───── Reading passage ─────
Step 1: Dr. Petrova's prompt
Dr. Nadia Petrova, a senior data scientist, sends a brief message: "the client said 'understand our booking patterns.' that's not a question type. what are they actually asking -- description, inference, or causation? the methodology depends entirely on the answer."
She is right. Every previous project gave you the question type. P1 was descriptive. P2 was predictive regression. P3 was inferential. P4 was classification. P5 was demand forecasting. This time, nobody tells you. The brief is ambiguous, and the analytical approach you choose determines what the entire analysis looks like.
Step 2: Articulate the framings
Direct AI to articulate what each possible framing of Hassan's request would produce. Give it the brief -- "I want to understand our booking patterns" -- and ask: what would a descriptive analysis produce? What would an inferential analysis produce? What would a predictive analysis produce? What would a causal analysis produce?
───── Information shown ─────
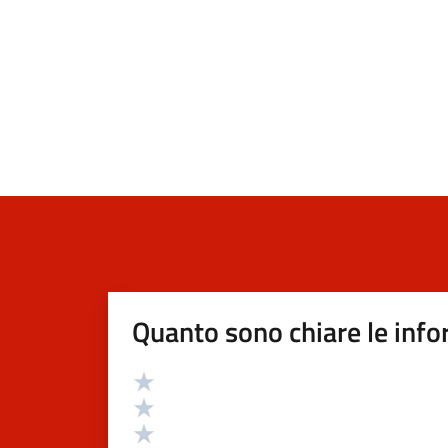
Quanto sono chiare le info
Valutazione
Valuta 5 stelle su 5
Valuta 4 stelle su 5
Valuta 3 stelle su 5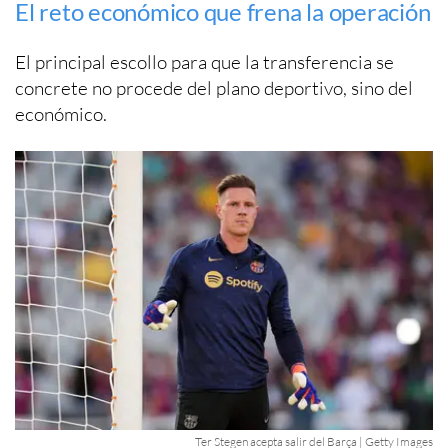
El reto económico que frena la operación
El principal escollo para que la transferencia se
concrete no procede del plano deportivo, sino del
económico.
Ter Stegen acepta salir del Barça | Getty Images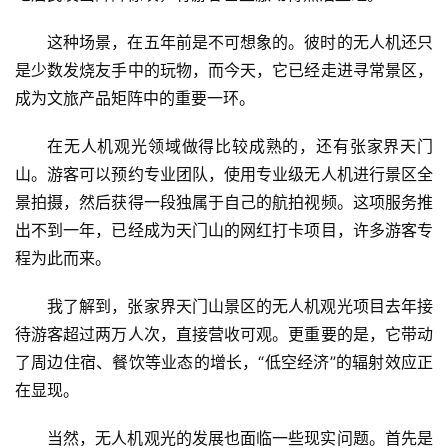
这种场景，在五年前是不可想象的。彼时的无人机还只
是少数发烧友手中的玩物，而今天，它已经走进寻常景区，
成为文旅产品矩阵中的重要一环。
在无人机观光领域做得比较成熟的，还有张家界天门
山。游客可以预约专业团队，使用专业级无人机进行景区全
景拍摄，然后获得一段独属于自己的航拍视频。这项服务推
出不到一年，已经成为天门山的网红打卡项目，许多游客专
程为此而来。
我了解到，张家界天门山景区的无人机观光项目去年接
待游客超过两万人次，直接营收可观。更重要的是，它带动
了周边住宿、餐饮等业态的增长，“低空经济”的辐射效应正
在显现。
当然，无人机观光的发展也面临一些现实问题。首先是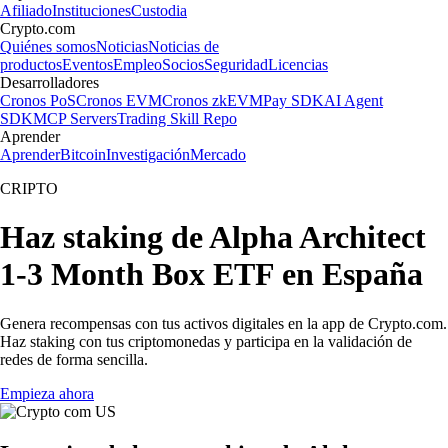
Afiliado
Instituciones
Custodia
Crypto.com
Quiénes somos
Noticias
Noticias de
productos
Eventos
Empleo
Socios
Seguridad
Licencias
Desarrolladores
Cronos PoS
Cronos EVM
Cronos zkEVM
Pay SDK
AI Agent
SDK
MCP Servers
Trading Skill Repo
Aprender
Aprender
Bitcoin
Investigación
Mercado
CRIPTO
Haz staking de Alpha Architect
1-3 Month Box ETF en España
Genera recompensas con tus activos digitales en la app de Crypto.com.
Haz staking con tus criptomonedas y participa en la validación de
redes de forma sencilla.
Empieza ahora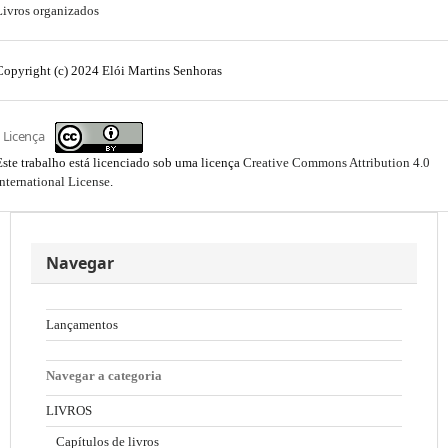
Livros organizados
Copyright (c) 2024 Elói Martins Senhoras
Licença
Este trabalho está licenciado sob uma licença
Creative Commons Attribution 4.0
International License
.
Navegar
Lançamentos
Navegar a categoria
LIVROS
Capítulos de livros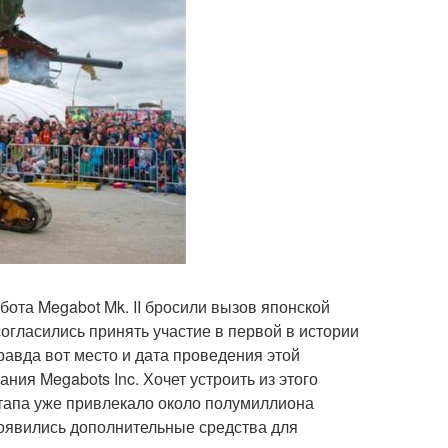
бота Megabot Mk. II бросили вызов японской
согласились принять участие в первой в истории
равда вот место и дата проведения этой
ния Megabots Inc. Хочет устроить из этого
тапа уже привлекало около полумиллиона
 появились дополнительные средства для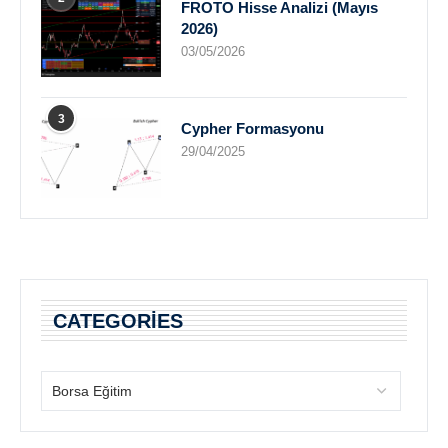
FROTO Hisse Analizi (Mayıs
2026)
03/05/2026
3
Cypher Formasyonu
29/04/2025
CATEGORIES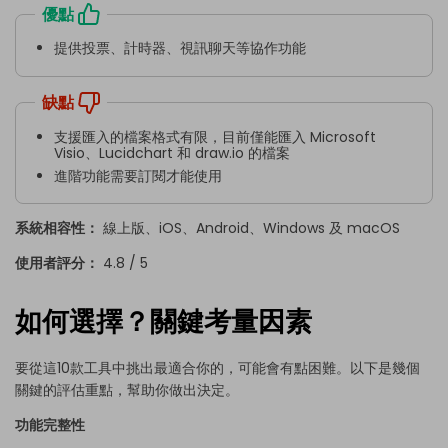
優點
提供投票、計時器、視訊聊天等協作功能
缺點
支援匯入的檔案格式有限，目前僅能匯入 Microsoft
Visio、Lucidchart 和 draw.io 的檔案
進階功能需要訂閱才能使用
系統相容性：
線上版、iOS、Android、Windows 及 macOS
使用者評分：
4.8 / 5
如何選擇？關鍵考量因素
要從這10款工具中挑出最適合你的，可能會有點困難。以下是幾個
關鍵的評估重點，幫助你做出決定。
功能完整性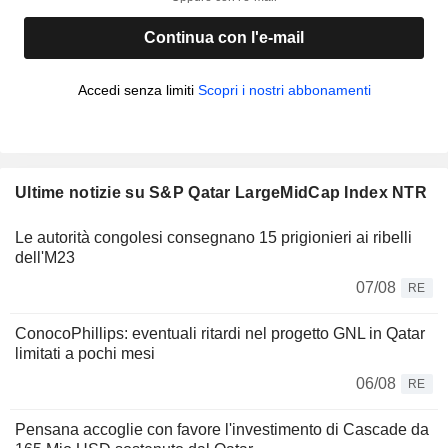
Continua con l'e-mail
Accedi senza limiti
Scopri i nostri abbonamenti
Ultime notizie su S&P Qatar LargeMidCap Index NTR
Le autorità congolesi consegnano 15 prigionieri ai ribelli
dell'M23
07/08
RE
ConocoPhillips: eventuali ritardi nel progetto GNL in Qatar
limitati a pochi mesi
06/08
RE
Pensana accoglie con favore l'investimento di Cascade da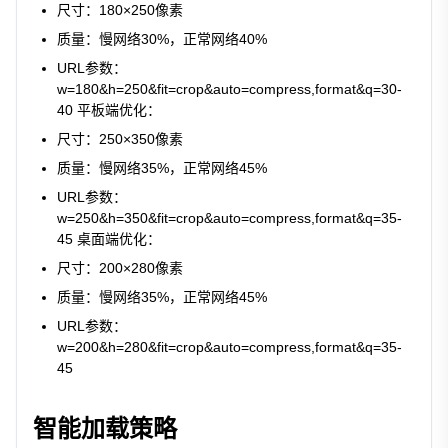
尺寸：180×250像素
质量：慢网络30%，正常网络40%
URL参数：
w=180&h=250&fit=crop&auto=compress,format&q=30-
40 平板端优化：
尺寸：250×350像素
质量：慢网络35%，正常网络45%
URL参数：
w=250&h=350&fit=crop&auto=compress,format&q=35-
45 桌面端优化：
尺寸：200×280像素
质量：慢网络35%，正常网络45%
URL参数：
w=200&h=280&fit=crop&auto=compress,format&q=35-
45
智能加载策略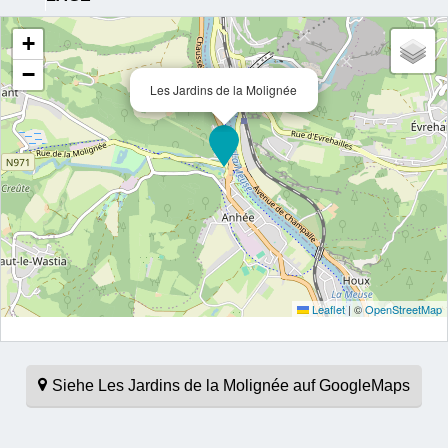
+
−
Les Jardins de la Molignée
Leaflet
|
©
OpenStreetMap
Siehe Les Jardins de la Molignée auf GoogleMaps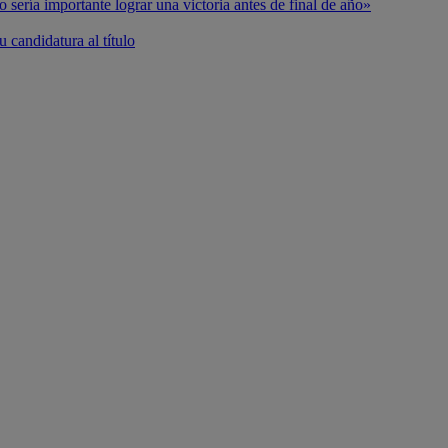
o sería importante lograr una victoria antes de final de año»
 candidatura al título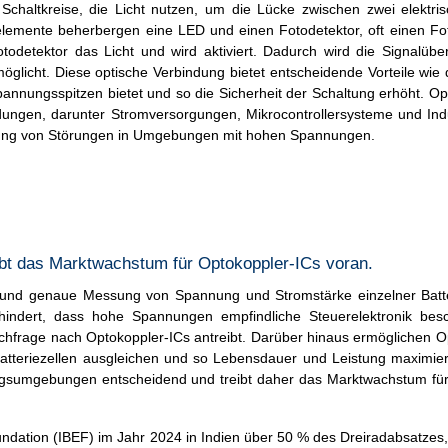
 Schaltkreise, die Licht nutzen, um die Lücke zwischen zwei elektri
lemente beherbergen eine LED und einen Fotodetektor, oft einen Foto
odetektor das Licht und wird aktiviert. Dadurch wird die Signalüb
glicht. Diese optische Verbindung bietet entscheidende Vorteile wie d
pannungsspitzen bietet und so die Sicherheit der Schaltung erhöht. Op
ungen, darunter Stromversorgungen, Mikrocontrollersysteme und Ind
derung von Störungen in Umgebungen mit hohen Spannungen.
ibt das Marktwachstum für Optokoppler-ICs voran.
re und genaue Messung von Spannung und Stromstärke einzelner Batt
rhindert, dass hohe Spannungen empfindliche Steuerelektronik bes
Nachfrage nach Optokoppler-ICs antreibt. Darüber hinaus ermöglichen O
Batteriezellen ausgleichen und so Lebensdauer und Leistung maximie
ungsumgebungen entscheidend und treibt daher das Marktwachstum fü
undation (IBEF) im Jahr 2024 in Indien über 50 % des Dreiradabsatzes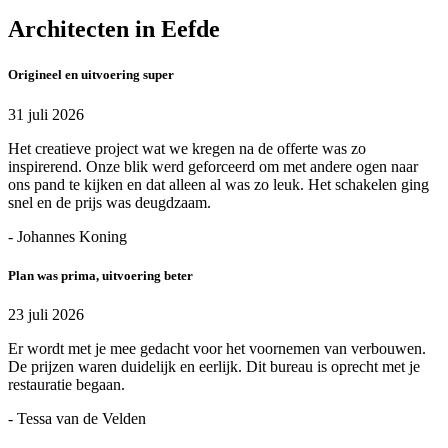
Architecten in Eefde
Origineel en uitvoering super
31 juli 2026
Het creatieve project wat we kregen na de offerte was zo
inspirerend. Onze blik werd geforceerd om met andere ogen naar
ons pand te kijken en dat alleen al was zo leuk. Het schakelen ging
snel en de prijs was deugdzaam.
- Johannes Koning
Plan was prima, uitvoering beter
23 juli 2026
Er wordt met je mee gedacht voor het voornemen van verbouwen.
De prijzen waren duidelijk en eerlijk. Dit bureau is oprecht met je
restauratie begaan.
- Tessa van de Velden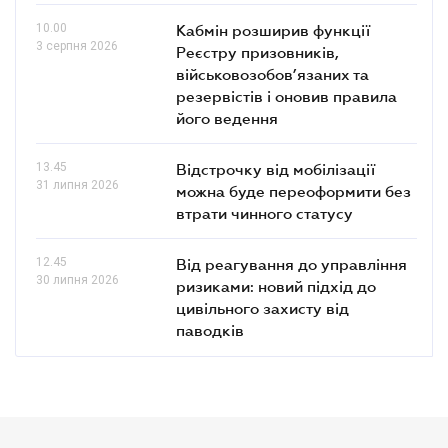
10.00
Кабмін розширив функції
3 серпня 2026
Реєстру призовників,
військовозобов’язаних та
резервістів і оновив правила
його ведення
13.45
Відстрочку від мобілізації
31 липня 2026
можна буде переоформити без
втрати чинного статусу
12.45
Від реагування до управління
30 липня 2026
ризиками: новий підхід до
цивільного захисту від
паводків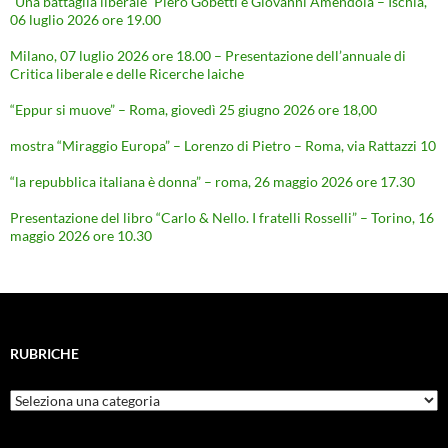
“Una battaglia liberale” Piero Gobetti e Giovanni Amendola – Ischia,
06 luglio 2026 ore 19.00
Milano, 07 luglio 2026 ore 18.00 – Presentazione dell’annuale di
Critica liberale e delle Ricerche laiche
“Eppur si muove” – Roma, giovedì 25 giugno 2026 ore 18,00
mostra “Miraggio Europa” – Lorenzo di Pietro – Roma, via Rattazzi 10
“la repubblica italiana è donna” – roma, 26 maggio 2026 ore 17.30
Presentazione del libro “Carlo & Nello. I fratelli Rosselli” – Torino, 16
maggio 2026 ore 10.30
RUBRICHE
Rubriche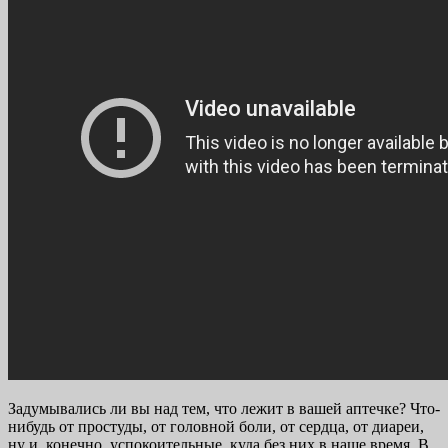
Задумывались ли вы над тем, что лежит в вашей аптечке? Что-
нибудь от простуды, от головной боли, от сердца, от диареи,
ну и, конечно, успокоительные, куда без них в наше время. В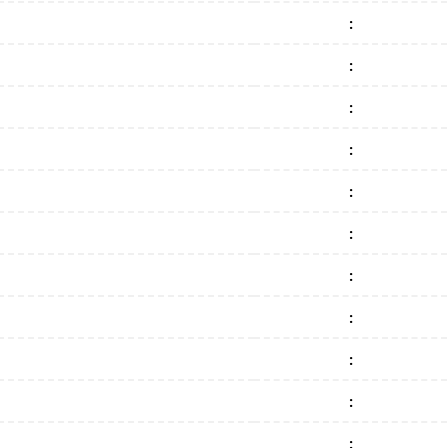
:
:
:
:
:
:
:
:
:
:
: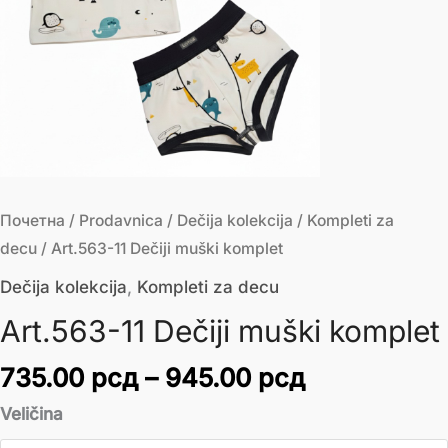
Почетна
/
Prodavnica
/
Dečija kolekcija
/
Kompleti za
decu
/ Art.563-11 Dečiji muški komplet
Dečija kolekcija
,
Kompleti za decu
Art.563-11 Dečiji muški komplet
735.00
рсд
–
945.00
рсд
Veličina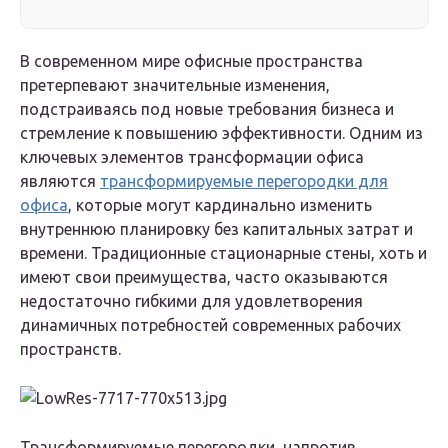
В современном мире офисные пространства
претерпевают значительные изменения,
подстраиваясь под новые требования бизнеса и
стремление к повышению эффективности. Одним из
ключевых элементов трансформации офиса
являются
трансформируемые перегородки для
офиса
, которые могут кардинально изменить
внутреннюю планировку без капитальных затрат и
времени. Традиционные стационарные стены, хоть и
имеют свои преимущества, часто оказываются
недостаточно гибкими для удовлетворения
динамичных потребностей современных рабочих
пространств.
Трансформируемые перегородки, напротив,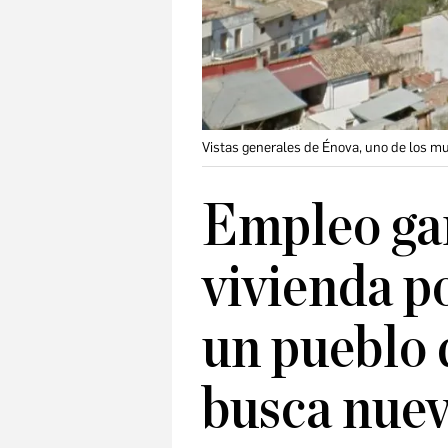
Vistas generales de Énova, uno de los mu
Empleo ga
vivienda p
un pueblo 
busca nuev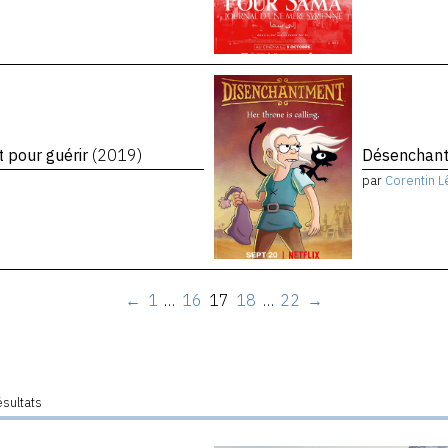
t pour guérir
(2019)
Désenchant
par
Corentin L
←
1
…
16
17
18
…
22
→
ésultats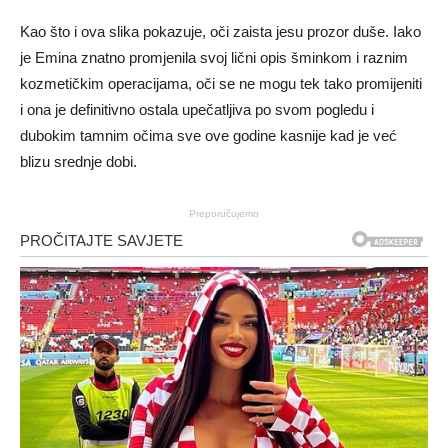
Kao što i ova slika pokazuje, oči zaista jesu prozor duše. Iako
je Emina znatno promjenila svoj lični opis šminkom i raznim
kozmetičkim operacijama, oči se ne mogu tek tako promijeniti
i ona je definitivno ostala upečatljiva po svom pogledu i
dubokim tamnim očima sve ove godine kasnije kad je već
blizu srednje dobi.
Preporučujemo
─────
● What you need to do:
1) Answer these questions from the passage on the booking-patterns brief:
(a) What is Dr. Nadia Petrova's job title?
(b) Which question type did P4 involve?
(c) Which four kinds of analysis is AI to describe for the brief?
2) In the passage on the booking-patterns brief, turn the paragraph that begins "She is right." into a short bulleted list that keeps its main facts.
3) According to the passage on the booking-patterns brief, why does it matter which question type the client's request represents? Answer in one to three sentences.

● Set of answers:
1)
(a) Senior data scientist.
(b) Classification.
(c) Descriptive, inferential, predictive, and causal.

2)
- Dr. Petrova is right.
- Every previous project stated its question type: P1 was descriptive, P2 was predictive regression, P3 was inferential, P4 was classification, and P5 was demand forecasting.
- This time no one states the question type, and the brief is ambiguous.
- The analytical approach chosen determines what the entire analysis looks like.

3) The methodology depends entirely on whether the request calls for description, inference, or causation. The analytical approach chosen determines what the entire analysis looks like, and this brief does not say which type is meant.